Drawing can be interpreted and responded to in many different ways other than observational drawing or even the ones demonstrated by the artists participating in this exhibition. It can be, and is, in fact, about many other things: ideas emerging through the drawing process, the manner in which the intensity of expressions changes the lines and form in drawing, the idea that drawing itself is a performative act or pure experimentation on different mediums.

One of the important aspects of drawing is, according to Fitch, “how ideas emerge through the drawing process”. For him, “drawing fleshes out thought” – it is a way of “seeing things that don’t exist yet”. (Fitch, 2011) Aku…dalam Mencari Rukun Working Drawings, the set of 28 drawing sketches on paper by Husin Hourmain is about capturing his thinking process, “First I think and then I draw my think.” (Gill, 1940). It was through the act of drawing that thoughts were allowed to manifest, he said and as his hand moved, he became increasingly conscious of those thoughts, which took shape on the canvas. The process was almost like a conversation between the artist and the drawing itself, bringing into consciousness ideas and thoughts not yet given to form. It is through these initial conceptual sketches that Husin Hourmain solidified the idea of his upcoming solo 2018 Aku… Dalam Mencari Rukun.

Drawing itself is a performative act, which transfers raw expressions of the mind to the gestural moves of the hands to mark the surface. “Intensity of feeling can be realized through intensity of form. Actions precede observation, observation precedes reflection, and reflection stimulates imagination, interpretation, and meaning.” (Moore, 2011) In the artworks of Haafiz Shahimi, the artist saw a representational figure emerging from the confluence of printed rust lines (he created rusted metal blocks to be printed on the surface of the canvas). The artist then proceeded to go into his unconscious mind to use gestural actions to mark the canvas with fire instead of controlling the way he draws. Subsequently after he sees the image forming from the accidental effects, he then slowly starts to “flesh” out the representational form on the artworks.

In New Zealand, the 2017 premier award for drawing was not one made with pencil, charcoal on paper or any other traditional medium for drawing; it was a carpet cut into straps. Is cutting drawing, or rather, is creating a three-dimensional installation with lines considered a part of drawing? Should drawing be recognised only in its traditional forms? Fauzin Mustafa believes that his drawing abilities have allowed him to form the moulds for his paper mache, which he collages on his canvas, and that even composing them is part of the formalistic aspects of drawing. Mohd Al-Khuzairie Ali too relied on his drawing abilities to form the moulds for his baby ceramic series. The process of drawing on ceramics and then glazing them is itself a challenging drawing exercise.
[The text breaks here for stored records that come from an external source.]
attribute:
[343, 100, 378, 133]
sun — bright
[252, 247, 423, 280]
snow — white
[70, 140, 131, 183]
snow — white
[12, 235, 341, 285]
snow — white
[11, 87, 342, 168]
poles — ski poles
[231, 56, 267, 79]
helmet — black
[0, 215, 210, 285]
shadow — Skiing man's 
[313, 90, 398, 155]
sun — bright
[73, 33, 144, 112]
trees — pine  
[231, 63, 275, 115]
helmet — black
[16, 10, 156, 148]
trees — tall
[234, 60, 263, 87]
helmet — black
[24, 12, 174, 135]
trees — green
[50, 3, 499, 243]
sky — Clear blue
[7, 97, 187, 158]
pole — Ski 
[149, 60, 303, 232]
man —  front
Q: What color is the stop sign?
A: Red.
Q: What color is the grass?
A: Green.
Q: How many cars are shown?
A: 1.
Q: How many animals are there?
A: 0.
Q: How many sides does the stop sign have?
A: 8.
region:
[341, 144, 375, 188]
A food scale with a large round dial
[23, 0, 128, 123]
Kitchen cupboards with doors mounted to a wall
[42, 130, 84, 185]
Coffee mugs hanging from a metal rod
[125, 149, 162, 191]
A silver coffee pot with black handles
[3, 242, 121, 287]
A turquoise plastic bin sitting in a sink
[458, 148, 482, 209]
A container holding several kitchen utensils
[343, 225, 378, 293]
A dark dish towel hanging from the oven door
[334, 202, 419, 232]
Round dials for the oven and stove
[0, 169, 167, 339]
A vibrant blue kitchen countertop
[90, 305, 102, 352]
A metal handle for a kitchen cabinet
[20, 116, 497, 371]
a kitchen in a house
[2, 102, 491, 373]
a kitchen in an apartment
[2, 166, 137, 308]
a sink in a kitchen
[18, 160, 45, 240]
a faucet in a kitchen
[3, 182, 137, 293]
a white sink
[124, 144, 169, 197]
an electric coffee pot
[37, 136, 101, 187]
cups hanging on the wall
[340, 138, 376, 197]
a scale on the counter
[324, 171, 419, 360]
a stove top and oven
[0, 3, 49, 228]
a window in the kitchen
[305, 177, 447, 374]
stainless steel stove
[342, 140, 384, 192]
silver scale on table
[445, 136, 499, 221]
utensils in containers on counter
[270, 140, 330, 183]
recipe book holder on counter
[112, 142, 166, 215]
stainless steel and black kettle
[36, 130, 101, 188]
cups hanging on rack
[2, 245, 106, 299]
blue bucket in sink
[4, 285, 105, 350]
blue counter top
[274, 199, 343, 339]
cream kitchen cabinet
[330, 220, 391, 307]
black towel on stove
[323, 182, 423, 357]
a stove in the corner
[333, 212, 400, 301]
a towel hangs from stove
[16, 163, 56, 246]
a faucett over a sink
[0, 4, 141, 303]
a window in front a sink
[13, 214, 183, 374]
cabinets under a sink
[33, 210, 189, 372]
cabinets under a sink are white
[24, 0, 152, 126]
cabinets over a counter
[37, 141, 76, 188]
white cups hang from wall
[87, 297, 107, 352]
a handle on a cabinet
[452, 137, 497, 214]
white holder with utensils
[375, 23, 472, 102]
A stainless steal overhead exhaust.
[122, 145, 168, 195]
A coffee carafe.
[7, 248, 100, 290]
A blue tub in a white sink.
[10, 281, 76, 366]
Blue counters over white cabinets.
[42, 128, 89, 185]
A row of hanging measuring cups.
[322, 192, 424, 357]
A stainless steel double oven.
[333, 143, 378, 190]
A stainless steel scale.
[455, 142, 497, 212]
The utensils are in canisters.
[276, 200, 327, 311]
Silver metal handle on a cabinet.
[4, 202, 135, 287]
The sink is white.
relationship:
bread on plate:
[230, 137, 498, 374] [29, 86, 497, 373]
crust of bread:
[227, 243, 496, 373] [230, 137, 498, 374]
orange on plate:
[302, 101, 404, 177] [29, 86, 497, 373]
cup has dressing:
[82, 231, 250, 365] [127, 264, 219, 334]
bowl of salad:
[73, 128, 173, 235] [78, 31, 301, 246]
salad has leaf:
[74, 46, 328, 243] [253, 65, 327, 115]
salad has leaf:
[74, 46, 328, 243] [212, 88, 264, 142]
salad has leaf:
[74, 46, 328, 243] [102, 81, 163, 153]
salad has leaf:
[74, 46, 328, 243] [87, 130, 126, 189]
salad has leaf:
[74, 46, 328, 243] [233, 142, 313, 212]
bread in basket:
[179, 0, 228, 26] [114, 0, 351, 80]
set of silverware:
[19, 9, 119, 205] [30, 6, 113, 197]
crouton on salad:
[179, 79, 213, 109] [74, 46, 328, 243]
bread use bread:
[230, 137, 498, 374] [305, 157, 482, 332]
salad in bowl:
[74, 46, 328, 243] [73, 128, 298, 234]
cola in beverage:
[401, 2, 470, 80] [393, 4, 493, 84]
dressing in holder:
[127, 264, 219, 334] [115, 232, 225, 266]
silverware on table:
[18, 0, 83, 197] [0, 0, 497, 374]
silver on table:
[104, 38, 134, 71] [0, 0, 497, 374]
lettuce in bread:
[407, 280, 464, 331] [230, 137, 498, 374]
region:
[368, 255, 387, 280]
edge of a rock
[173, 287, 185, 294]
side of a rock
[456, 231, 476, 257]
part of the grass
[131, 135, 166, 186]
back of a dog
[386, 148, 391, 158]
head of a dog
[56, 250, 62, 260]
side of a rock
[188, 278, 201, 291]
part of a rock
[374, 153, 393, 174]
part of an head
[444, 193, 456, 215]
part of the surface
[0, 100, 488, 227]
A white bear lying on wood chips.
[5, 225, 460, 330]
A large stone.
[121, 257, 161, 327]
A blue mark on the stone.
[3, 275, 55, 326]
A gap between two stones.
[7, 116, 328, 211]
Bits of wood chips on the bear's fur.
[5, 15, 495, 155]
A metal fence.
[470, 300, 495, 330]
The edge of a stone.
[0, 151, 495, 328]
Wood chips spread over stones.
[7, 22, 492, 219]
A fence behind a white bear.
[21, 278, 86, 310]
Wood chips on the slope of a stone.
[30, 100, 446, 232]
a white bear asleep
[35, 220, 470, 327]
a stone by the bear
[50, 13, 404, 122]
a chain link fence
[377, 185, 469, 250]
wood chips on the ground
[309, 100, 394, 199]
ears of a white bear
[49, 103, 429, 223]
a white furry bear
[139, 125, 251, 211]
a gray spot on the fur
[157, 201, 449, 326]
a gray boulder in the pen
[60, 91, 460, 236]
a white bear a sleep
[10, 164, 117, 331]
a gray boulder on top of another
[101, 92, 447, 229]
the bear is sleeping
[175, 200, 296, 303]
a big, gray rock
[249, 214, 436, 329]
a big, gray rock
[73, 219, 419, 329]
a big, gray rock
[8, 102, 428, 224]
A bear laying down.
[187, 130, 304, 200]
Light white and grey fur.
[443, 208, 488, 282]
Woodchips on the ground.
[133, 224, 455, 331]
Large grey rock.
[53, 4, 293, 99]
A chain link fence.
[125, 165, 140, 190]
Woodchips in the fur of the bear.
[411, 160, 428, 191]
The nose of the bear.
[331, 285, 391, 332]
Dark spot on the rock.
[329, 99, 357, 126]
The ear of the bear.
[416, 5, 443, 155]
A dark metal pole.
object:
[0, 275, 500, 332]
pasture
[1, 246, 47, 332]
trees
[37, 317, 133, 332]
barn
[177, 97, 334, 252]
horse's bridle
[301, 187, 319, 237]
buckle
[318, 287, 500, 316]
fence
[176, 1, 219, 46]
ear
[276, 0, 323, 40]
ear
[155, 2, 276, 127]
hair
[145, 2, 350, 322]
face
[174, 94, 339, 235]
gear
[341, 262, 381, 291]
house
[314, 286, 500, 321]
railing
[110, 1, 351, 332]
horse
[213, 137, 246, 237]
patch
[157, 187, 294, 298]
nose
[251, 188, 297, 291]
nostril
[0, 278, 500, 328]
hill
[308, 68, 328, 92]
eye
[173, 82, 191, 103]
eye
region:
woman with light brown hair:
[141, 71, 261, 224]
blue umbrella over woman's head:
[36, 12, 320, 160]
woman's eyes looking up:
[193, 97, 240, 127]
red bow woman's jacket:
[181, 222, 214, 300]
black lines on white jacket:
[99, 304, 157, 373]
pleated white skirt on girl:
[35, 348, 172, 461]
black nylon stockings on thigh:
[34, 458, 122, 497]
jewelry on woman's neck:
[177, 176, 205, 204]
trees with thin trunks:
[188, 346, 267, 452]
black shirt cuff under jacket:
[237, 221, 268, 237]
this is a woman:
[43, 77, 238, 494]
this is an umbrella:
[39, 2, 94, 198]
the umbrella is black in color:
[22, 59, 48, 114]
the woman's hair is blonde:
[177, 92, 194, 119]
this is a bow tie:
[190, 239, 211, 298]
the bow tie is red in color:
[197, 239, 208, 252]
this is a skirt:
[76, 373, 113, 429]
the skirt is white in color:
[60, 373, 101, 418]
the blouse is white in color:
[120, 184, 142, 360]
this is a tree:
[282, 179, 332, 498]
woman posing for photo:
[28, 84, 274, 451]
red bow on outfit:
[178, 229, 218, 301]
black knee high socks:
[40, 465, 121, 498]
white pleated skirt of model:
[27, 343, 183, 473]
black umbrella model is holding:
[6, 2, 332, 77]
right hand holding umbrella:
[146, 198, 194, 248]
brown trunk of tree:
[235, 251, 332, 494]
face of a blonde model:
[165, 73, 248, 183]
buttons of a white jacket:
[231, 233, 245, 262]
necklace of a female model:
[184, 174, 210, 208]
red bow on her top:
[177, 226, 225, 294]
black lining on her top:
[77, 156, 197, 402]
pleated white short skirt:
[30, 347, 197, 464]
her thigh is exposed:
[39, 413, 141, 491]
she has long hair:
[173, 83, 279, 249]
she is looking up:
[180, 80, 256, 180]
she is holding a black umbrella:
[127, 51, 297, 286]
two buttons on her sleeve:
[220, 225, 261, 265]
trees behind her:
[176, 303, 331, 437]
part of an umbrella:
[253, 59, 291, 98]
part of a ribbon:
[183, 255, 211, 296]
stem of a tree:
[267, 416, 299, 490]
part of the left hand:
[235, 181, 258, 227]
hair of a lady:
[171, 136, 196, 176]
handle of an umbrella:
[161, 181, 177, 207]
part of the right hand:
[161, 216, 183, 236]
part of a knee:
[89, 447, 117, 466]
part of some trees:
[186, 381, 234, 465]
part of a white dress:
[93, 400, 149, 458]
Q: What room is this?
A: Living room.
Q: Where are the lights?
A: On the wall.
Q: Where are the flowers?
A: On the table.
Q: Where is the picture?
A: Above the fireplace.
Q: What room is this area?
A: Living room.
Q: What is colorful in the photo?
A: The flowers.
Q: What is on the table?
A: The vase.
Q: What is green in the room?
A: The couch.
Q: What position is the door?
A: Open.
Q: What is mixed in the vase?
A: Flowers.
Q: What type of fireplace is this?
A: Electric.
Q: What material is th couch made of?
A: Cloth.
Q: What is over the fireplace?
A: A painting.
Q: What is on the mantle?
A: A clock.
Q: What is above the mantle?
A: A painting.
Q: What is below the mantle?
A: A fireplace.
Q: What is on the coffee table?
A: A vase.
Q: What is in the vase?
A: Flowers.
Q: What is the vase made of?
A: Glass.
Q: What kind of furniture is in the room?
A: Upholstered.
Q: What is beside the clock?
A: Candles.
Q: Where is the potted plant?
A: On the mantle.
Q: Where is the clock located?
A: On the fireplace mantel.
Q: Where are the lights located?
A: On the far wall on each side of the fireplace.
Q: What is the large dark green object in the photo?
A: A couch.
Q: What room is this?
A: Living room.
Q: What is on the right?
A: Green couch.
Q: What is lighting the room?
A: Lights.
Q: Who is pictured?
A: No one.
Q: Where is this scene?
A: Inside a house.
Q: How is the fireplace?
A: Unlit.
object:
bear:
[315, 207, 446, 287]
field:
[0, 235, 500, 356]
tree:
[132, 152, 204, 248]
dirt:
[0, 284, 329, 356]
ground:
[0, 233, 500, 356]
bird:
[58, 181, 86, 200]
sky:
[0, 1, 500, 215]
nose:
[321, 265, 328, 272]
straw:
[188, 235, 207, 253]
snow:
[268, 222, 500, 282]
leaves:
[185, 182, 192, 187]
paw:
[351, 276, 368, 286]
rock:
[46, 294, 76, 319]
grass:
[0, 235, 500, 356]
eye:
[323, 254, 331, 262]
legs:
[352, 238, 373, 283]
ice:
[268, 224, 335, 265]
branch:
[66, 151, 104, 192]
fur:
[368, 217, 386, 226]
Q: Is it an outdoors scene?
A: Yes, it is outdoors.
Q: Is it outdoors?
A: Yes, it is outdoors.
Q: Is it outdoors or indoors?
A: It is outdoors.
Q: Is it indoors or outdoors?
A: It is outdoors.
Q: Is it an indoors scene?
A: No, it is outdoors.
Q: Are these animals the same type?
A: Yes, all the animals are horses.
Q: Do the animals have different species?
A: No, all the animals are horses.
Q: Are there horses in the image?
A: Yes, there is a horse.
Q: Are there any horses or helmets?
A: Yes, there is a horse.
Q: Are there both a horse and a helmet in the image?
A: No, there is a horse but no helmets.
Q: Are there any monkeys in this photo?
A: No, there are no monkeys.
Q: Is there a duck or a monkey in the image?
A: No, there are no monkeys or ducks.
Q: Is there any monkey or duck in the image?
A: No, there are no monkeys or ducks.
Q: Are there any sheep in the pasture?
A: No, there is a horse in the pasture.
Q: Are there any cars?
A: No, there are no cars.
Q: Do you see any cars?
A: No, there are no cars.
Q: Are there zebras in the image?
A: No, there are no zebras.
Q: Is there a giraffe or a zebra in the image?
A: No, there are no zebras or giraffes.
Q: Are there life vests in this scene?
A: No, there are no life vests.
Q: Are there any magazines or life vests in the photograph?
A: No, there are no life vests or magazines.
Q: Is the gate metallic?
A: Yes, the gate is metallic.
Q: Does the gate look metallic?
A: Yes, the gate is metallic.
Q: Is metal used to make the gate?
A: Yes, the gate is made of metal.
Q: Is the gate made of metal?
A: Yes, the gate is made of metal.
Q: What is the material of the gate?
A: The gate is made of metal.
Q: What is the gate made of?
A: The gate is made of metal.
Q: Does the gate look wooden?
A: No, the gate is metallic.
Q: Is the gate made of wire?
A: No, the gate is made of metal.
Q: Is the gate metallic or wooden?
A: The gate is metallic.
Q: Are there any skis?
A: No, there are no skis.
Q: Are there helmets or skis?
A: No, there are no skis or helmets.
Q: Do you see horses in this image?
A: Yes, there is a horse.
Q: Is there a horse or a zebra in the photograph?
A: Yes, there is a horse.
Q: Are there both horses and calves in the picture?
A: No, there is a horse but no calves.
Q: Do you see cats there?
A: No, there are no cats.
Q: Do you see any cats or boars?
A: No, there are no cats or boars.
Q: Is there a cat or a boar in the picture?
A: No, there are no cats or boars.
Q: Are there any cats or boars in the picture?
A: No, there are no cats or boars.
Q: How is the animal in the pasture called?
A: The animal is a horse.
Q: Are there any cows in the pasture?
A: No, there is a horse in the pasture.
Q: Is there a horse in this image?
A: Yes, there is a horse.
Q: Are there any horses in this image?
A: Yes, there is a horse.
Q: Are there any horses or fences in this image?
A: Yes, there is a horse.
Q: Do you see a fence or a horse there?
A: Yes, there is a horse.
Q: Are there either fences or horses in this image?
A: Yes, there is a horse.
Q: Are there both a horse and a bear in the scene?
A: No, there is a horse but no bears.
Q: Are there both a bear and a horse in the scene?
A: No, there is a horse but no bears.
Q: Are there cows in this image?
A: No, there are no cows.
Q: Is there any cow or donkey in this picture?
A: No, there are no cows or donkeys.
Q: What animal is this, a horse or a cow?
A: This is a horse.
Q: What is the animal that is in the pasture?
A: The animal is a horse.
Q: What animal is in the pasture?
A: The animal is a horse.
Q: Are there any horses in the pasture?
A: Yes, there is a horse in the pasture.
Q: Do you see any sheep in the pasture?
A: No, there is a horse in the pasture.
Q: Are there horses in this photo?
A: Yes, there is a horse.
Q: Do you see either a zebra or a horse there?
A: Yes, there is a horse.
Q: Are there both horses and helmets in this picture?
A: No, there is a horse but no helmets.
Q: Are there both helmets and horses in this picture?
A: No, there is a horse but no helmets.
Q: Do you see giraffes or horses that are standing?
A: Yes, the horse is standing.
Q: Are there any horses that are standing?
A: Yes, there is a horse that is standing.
Masnoor Ramli Mahmud also experiments his drawing abilities on an interesting medium like aluminium sheet.

Drawing the Conclusion

Drawing has been traditionally defined as a form of visual art where an artist uses various drawing instruments to mark paper or any other two-dimensional medium. In this Much Ado about Drawing exhibition, there are artists who interpret drawing through applying lines, space, perspective, form and proportion in their two-dimensional artworks. There are also artists who do not create the literal form of drawing but choose instead to express the idea through moulds of a print, ceramic or even the unconventional method of drawing via pyrography burning. The most important finding is that all the artists involved in this exhibition agree that drawing skill is the most fundamental process for the underlying development of one’s artistic and formalistic skills. Yet the ability to think through drawing and practice the skills with knowledge in this contemporary era is what differentiates drawing from being viewed or labelled traditionally as mere “craft” or “skill”. Instead drawing can be an intrinsic part of the complex and layered process of making an artwork, where the use of lines and marks on surfaces are ways of constructing ideas and simultaneously works as an avenue of artistic expressions.